• [What to produce] Restate exactly, and only, the lines spanning from the one with "Structures marked on" to the end of the records below.

━━━ Listed records ━━━

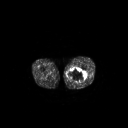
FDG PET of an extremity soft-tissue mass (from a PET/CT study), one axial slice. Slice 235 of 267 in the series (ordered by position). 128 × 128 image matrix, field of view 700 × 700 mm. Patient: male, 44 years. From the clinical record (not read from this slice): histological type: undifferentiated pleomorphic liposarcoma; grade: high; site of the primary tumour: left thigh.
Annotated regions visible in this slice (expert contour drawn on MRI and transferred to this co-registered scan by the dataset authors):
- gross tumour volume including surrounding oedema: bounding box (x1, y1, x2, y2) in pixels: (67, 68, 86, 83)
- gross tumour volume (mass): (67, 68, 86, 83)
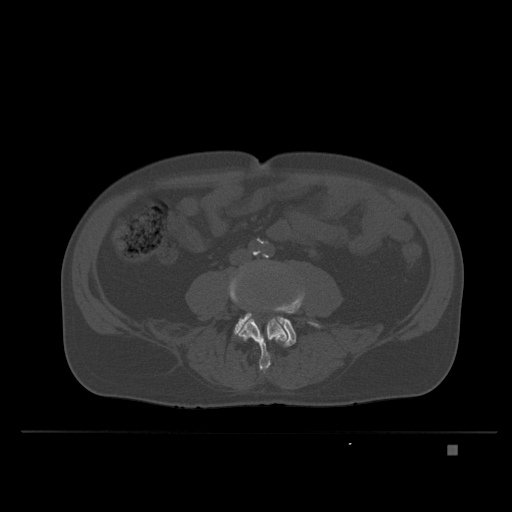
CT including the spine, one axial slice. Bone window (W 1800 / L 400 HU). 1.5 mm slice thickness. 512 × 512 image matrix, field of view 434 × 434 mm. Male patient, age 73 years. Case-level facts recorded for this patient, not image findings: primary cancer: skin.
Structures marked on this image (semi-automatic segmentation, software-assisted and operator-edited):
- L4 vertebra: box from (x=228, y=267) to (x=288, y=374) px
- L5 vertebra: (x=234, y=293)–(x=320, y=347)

━━━

• [Result of this task]
Structures marked on this image (semi-automatic segmentation, software-assisted and operator-edited):
- L4 vertebra: box from (x=228, y=267) to (x=288, y=374) px
- L5 vertebra: (x=234, y=293)–(x=320, y=347)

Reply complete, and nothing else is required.